## Brief 1
Turn the chart records below into a Markdown table with the columns "No." and "Line". Give each nonblank line its own numbered row, skip blank lines, and leave out the pictures.

---- Excerpt to read

Little Tibetan Guest House

Calm amongst the chaos.

Monday, March 25, 2013


Obviously I have yet to find my rhythm. And I've discovered that the rhythm only comes once I've figured out my purpose. So: what's my purpose? This is the dilemma. In Sri Lanka it was "surf", in India it was "yoga". Everywhere there has been prayer, food, and community. But now I'm just not sure what the hell I'm doing, what I want to achieve or even internally what it is that needs some attention. What I do know is that Pokhara has it all: whether you want to party your face off, pray until the cows come home, or climb to the top of Mount Everest. So maybe instead of having a "plan" I just go with it and do a bit of everything. It'll be challenging because I find comfort in a routine, but maybe my routine will just have to be where I have my meals. After covering most of Lakeside, Pokhara on foot yesterday I have sussed out the restaurant situation. (I know that it seems crazy that this is my first move once I arrive in a town, but even though I love travel, I love family even more so this is my one "familiar" bit that makes me feel at home). I walked in and checked out the menu at a million places, but more than that I was feeling out the energy. I decided upon a little hole in the wall for most of my meals- it's run by a super sweet Nepali family, the menu is 1/4 the price of all the touristy places in town, there are terrible Hindi films blasting through the television and it's dancing that borderline between clean and dirty that I love. I also found a spot that charges 40rs for momos (that's ALL they sell), which is 100rs cheaper than what they charge in town and even 20rs cheaper than my cheap local place. And now I found my morning chai spot. It's right on the lake, and it found me as I was strolling through the rising sun. I (literally) bumped into the cutest little old round Nepali lady as I was walking along the path parallel the river. She had her sari on, her bindi, all her bangles, and she looked up to me with the largest, most delightful toothless smile, her eyes twinkling with a bit of magic. So we walked hand in hand, and I pretty much followed her into her home. Her son has a little restaurant on the lake so here I sit, sipping my chai. Mama (that's what we will call her for now) pleased me as she did the morning prayer- burning incense around me, mumbling a prayer, touching my head and then putting some orange and red powder in my hair and on my hairline. And so my adventures in Nepal begin...

Travel Day.

I ate a bunch of junky snacks on the long, cramped, dusty micro-bus ride to Pokhara, but now that I'm sitting lakeside sipping tea I feel like I'm where I should be. Tomorrow I'm going to really explore town, but for now I think I'll just decompress. Namaste.

Sunday, March 24, 2013

Local Eats Love.

Local Eats Love.

--------
---- Exercise inputs

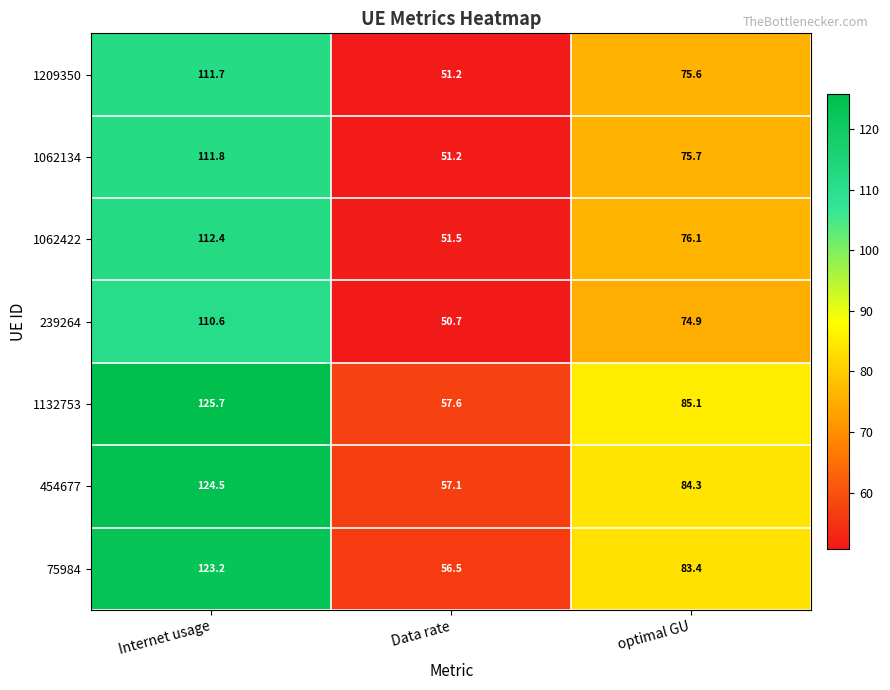

Count the number of categories in the chart.

3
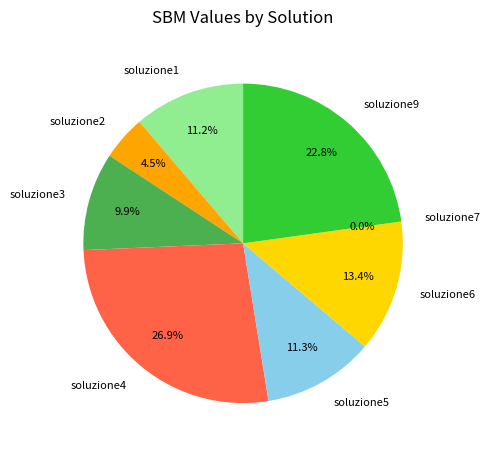

Which category has the biggest portion of the pie?

soluzione4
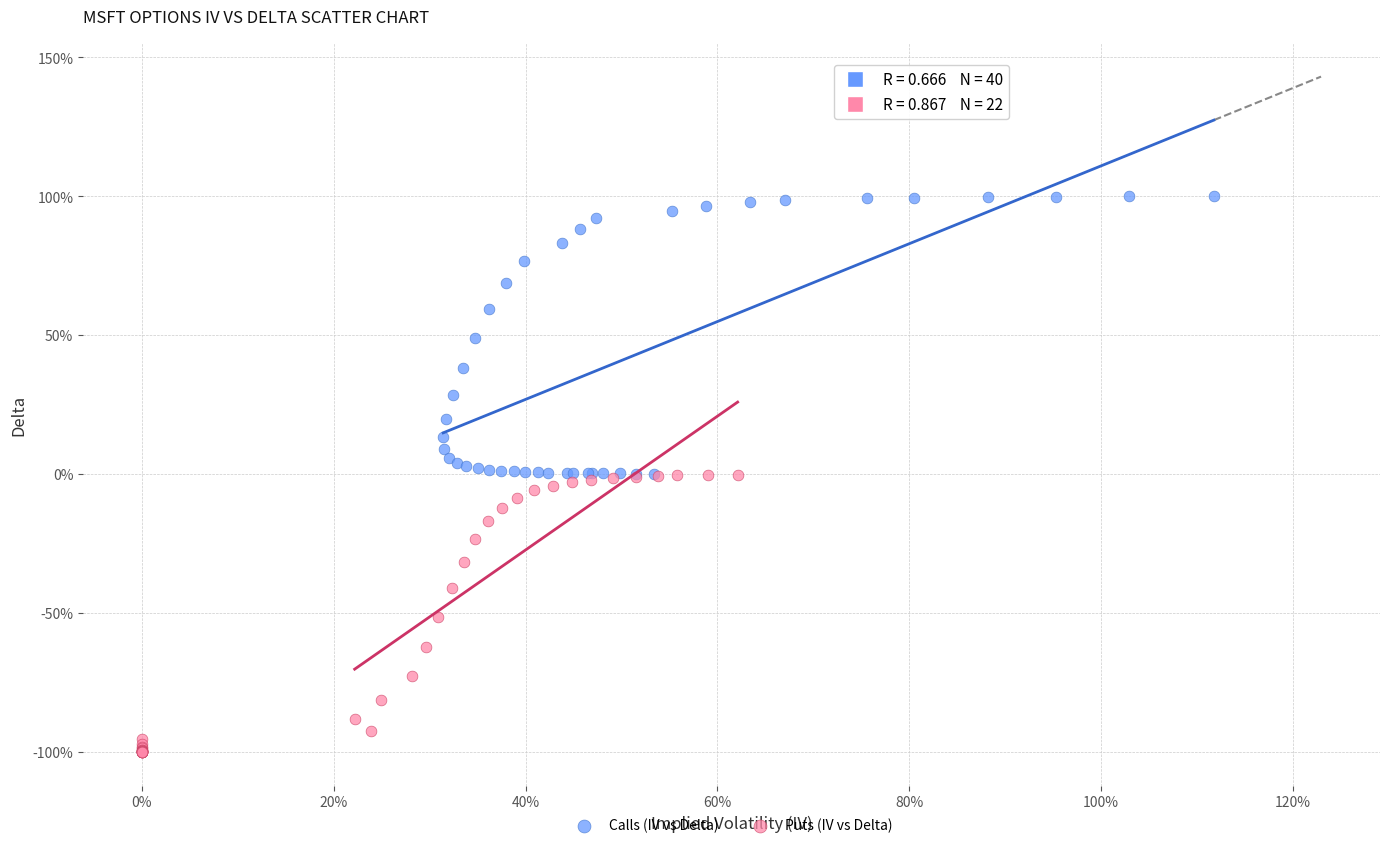

Which series contains the lowest Y value?

Puts (IV vs Delta)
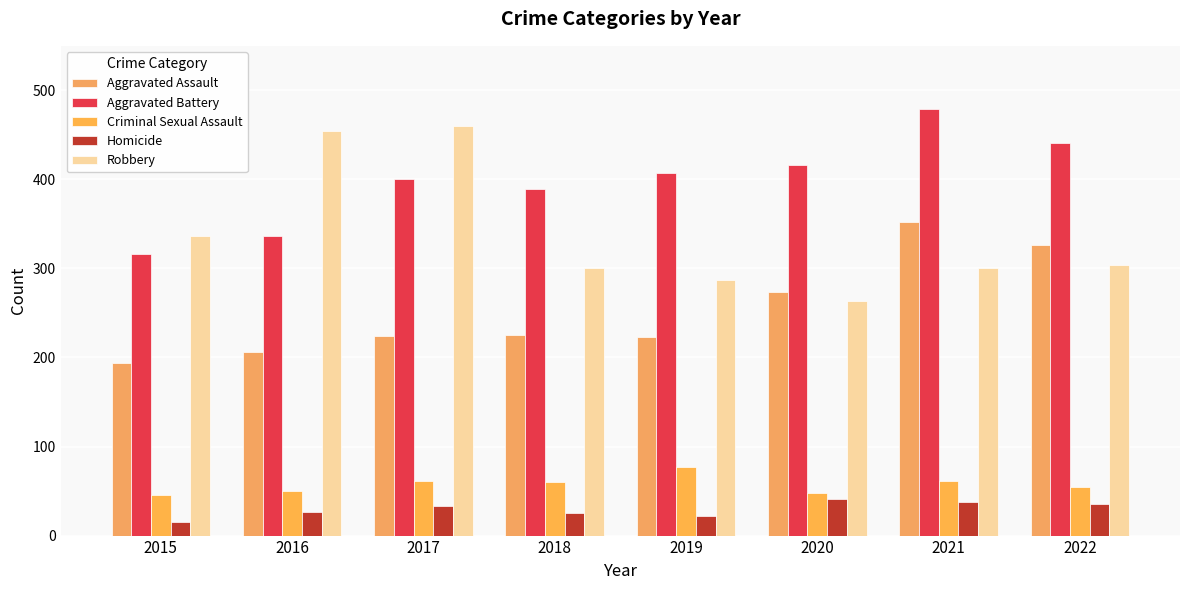

Reading left to right, transcribe all the data shown in this chart.

Aggravated Assault: 194	206	224	225	223	273	352	326
Aggravated Battery: 316	336	400	389	407	416	479	441
Criminal Sexual Assault: 46	50	61	60	77	48	61	54
Homicide: 15	26	33	25	22	41	38	36
Robbery: 337	454	460	301	287	263	300	304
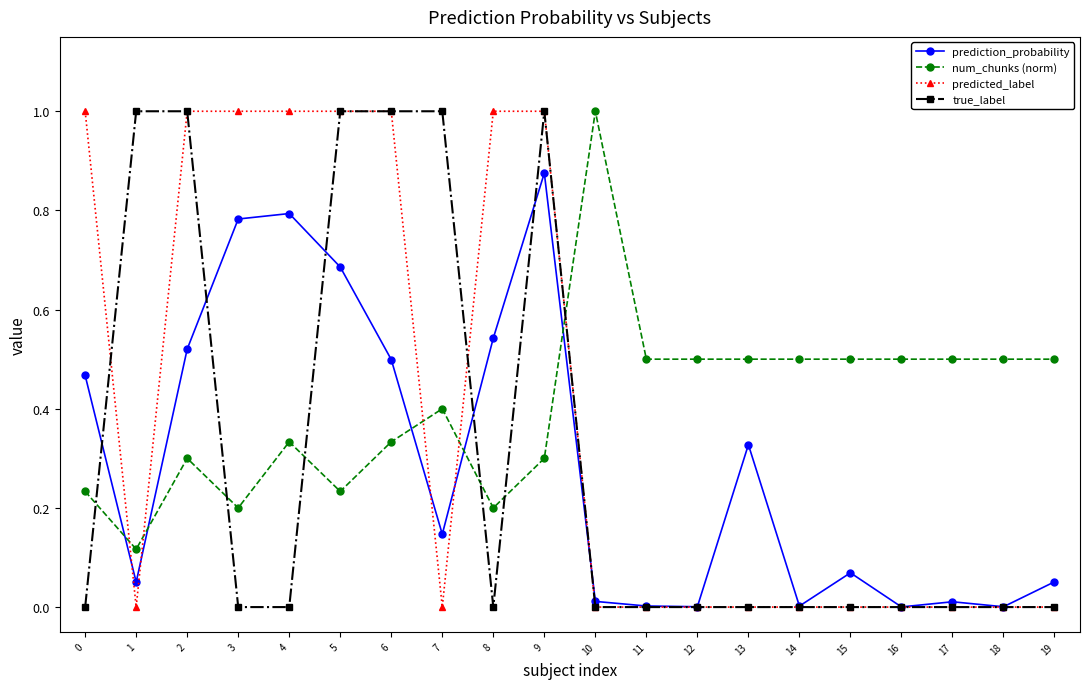

What is the spread (max minus min) of values at 0?

1.0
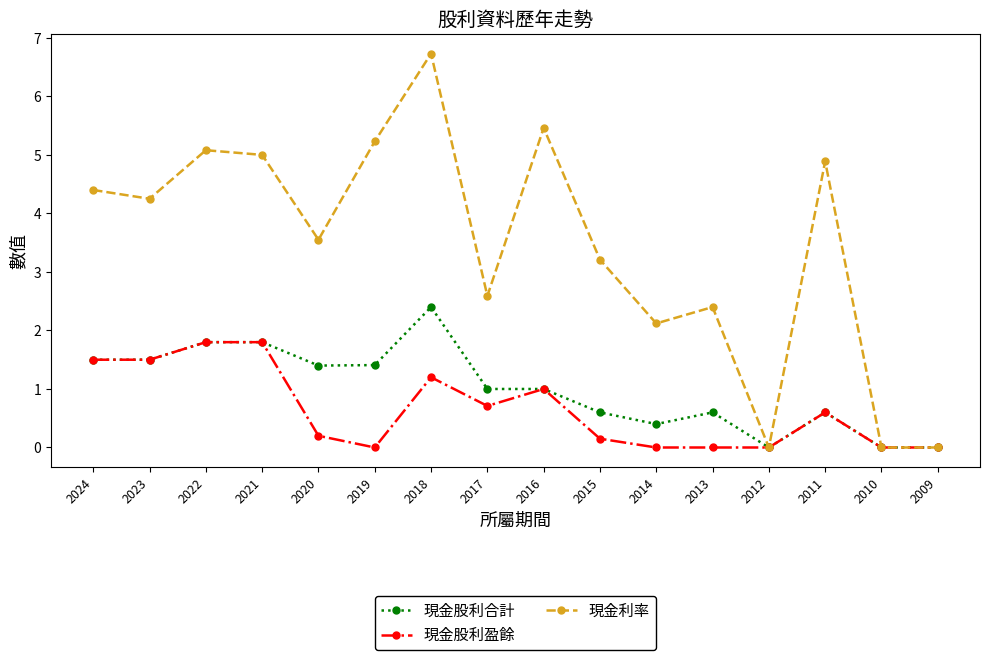

What are all the series names shown in the legend?

現金股利合計, 現金股利盈餘, 現金利率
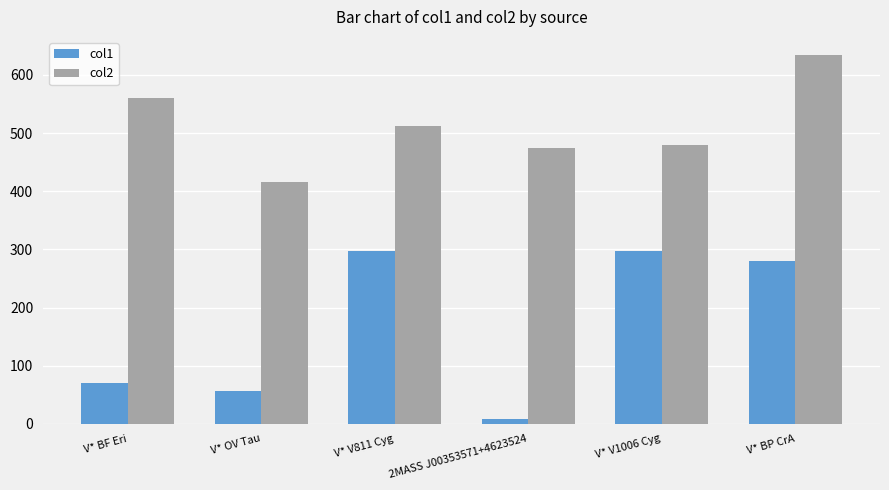

Which series has the largest total across all categories?

col2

--------

## Brief 2
In the Pokhara travel blog, how much does the spot that sells only momos charge for them?

## Response area 1
| No. | Line |
|---|---|
| 1 | Count the number of categories in the chart. |
| 2 | 3 |
| 3 | Which category has the biggest portion of the pie? |
| 4 | soluzione4 |
| 5 | Which series contains the lowest Y value? |
| 6 | Puts (IV vs Delta) |
| 7 | Reading left to right, transcribe all the data shown in this chart. |
| 8 | Aggravated Assault: 194	206	224	225	223	273	352	326 |
| 9 | Aggravated Battery: 316	336	400	389	407	416	479	441 |
| 10 | Criminal Sexual Assault: 46	50	61	60	77	48	61	54 |
| 11 | Homicide: 15	26	33	25	22	41	38	36 |
| 12 | Robbery: 337	454	460	301	287	263	300	304 |
| 13 | What is the spread (max minus min) of values at 0? |
| 14 | 1.0 |
| 15 | What are all the series names shown in the legend? |
| 16 | 現金股利合計, 現金股利盈餘, 現金利率 |
| 17 | Which series has the largest total across all categories? |
| 18 | col2 |

## Response area 2
40rs